All posts by euge

JoBimText Web Demo: Multi-Word support and Medline Multi-Word model realeased

Multi-Word Support

The JoBimText web demo  graphical user interface has been extended to feature multi-word JoBimText models. The user can choose the desired token length of the multiwords (Jo-length) he wants to select and select the multiwords using horizontal bars that span the desired tokens.

Screenshot of the GUI featuring Medline model

 

There are multiple views available for different presentation purposes: Graph, List and Table. Furthermore, the corpus count of the selected (multi-)word is now displayed prominently.

To try it out, go to the web demo site and select the “medline” dataset using the green dropdown selector at the top. Then you can see the visualiziation by entering a sentence and clicking on “Parse (medlineTrigram)”.

Medline Multi-Word Dataset

We have computed a Medline JoBimText model which is available directly within the demo.

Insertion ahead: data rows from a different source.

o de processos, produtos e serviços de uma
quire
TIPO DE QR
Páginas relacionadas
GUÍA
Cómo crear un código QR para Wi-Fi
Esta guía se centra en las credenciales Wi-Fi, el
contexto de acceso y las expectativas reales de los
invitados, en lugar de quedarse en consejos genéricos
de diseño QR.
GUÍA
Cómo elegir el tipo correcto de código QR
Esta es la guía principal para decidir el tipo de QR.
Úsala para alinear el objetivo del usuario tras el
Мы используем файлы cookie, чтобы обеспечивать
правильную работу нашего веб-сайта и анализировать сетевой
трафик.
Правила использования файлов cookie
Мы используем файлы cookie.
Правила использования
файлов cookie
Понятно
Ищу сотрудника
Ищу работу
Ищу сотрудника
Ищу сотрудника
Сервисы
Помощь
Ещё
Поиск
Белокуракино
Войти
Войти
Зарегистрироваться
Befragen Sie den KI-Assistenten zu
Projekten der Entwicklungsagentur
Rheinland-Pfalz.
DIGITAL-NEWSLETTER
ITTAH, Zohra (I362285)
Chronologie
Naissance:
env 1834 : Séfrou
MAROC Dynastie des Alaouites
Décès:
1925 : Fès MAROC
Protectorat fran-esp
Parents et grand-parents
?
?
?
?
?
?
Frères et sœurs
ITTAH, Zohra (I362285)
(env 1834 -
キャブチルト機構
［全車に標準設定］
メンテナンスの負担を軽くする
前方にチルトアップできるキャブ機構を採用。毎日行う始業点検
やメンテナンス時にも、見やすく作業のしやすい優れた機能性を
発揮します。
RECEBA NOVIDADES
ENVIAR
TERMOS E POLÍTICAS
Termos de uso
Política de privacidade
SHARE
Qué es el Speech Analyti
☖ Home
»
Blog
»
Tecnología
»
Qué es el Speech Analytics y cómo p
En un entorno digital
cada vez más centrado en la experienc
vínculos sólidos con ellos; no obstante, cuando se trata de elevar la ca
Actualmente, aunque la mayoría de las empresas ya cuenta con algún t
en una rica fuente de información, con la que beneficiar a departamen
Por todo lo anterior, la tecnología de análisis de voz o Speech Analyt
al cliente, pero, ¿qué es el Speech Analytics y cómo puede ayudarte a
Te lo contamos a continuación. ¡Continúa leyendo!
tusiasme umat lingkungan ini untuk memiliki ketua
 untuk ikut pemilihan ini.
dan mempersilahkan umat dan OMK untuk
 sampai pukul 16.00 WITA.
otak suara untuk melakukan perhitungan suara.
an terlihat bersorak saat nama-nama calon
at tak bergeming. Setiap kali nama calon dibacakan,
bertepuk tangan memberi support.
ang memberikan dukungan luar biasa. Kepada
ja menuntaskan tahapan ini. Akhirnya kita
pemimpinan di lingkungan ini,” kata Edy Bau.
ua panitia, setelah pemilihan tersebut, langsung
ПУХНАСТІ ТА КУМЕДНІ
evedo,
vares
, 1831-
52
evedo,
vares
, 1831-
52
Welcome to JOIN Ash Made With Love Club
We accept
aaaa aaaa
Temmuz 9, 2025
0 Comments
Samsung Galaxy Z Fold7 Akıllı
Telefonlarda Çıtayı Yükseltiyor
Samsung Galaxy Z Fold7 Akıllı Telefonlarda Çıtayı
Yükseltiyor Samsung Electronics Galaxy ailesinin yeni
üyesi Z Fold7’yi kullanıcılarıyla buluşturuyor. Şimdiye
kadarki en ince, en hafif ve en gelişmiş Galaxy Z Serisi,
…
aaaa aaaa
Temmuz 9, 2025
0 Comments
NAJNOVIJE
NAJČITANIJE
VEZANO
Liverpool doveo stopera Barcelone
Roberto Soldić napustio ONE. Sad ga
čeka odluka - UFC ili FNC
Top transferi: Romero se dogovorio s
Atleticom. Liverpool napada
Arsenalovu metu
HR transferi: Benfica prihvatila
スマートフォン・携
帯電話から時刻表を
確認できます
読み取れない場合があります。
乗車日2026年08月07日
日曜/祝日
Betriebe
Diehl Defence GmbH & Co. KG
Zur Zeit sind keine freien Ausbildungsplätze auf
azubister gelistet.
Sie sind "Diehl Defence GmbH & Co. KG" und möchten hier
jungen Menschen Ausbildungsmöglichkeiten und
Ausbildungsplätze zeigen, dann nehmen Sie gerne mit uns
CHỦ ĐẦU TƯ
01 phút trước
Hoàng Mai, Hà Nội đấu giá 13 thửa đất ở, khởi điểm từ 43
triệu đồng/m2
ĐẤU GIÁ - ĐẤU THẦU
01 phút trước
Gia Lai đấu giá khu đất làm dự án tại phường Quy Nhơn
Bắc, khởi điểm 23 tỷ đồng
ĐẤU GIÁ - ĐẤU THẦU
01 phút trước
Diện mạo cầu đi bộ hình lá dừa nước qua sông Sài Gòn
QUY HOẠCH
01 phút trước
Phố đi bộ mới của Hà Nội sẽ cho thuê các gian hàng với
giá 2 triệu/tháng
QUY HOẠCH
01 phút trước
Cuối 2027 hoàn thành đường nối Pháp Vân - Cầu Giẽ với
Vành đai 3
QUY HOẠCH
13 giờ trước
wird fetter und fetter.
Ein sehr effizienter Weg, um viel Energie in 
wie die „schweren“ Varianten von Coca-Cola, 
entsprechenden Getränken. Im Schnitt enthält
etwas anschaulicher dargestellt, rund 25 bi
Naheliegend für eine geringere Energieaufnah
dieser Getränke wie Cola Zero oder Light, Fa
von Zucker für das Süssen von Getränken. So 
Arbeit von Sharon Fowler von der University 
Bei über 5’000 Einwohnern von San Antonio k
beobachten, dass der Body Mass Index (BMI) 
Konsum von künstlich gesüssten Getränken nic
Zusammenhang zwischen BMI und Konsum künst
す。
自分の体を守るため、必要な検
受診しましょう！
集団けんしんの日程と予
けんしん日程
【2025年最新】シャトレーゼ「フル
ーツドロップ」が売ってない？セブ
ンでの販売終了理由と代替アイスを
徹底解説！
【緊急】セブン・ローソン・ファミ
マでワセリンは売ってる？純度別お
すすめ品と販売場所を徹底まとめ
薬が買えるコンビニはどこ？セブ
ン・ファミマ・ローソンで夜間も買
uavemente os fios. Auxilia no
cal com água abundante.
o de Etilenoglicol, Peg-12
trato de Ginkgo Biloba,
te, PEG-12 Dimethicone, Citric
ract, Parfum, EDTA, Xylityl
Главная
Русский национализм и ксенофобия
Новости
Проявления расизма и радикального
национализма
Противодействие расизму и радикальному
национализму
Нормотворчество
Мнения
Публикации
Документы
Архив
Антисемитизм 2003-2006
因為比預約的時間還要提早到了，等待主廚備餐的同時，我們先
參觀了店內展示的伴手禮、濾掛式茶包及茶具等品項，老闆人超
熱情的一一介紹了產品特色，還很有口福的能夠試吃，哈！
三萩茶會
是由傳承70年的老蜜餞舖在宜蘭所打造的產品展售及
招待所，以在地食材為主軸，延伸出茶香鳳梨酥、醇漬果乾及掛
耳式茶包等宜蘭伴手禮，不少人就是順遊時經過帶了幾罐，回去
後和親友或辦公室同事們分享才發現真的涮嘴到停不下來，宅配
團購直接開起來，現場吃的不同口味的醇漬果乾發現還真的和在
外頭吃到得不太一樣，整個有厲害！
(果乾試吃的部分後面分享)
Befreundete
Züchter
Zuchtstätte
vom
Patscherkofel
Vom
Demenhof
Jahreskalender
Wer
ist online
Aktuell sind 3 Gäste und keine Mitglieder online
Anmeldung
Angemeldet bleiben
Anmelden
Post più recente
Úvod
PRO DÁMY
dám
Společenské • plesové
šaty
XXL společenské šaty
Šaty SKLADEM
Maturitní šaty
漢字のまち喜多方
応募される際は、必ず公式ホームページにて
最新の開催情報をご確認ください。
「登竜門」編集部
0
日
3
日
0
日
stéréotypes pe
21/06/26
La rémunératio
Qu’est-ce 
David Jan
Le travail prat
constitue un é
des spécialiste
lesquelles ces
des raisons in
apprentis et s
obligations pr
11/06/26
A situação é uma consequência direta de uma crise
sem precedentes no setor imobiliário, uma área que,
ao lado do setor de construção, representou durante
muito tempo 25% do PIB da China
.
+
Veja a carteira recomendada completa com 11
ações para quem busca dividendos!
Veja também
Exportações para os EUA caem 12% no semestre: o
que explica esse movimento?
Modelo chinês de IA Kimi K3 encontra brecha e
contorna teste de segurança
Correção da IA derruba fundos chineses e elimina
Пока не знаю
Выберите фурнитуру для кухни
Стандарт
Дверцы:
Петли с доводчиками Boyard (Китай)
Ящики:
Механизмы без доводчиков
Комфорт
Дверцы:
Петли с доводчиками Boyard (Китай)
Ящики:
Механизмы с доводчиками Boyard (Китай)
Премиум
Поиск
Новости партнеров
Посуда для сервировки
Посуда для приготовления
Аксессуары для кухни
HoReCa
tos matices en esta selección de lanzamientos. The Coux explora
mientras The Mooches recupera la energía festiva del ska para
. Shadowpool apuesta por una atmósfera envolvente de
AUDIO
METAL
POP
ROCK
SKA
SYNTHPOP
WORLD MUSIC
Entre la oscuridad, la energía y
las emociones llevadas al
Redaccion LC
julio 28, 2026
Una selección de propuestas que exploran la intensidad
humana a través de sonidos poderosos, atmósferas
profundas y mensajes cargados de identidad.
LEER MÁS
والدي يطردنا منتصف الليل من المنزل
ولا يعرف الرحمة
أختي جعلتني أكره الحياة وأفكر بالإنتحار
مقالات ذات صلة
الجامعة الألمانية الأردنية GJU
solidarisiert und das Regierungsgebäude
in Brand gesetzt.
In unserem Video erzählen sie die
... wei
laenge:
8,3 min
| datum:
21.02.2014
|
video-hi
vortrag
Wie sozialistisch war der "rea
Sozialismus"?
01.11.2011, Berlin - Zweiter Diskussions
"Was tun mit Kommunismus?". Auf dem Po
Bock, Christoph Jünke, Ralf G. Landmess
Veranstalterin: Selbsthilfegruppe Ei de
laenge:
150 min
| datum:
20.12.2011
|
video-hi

Multi-word items with up to 3 tokens can be used via the graphical interface or the API. The specialty of this model is that similarities were computed among  Jos lengths of 1 to 4 tokens. Thus, e.g. breast carcinoma (2 tokens)  is not only related to breast cancer (2 tokens), but also to carcinoma of the breast (4 tokens) or melanoma (1 token).

This versatility of this model makes provides many advantages for life science and medical applications.

Test Corpus released, 1M Sentences

Today we have released a test corpus with 1 million sentences. We extracted sentences at random from an English Wikipedia dump.

The test set can be downloaded from Sourceforge: wikipedia_sample_1M.gz
Each sentence is on a separate line. This makes it easier for processing without a sentence splitter.

We have also published a description for obtaining a smaller test set from a large corpus.

We plan to use this corpus to exemplify the Distributional Thesaurus computation.

New JoBimText model released: English news trigram

We have released an English trigram model, which consists of a Distributional Thesaurus (Simsort.gz), word counts (wordcount.gz), significance scores between terms and features (LMI.gz) and sense clusters with IS-A labels (cluster_isa.gz).

The holing operation was performed with a TrigramHolingAnnotator, where the target Jo is in the middle of the trigram. The features look like the following:

Sentence:  Mary likes candy

Features:

Jo Bim
Mary 3-gram2(_@_likes)
likes 3-gram2(Mary_@_candy)
candy 3-gram2(likes_@_)

This dataset is included in the JoBimText web demo, where it can be tried out.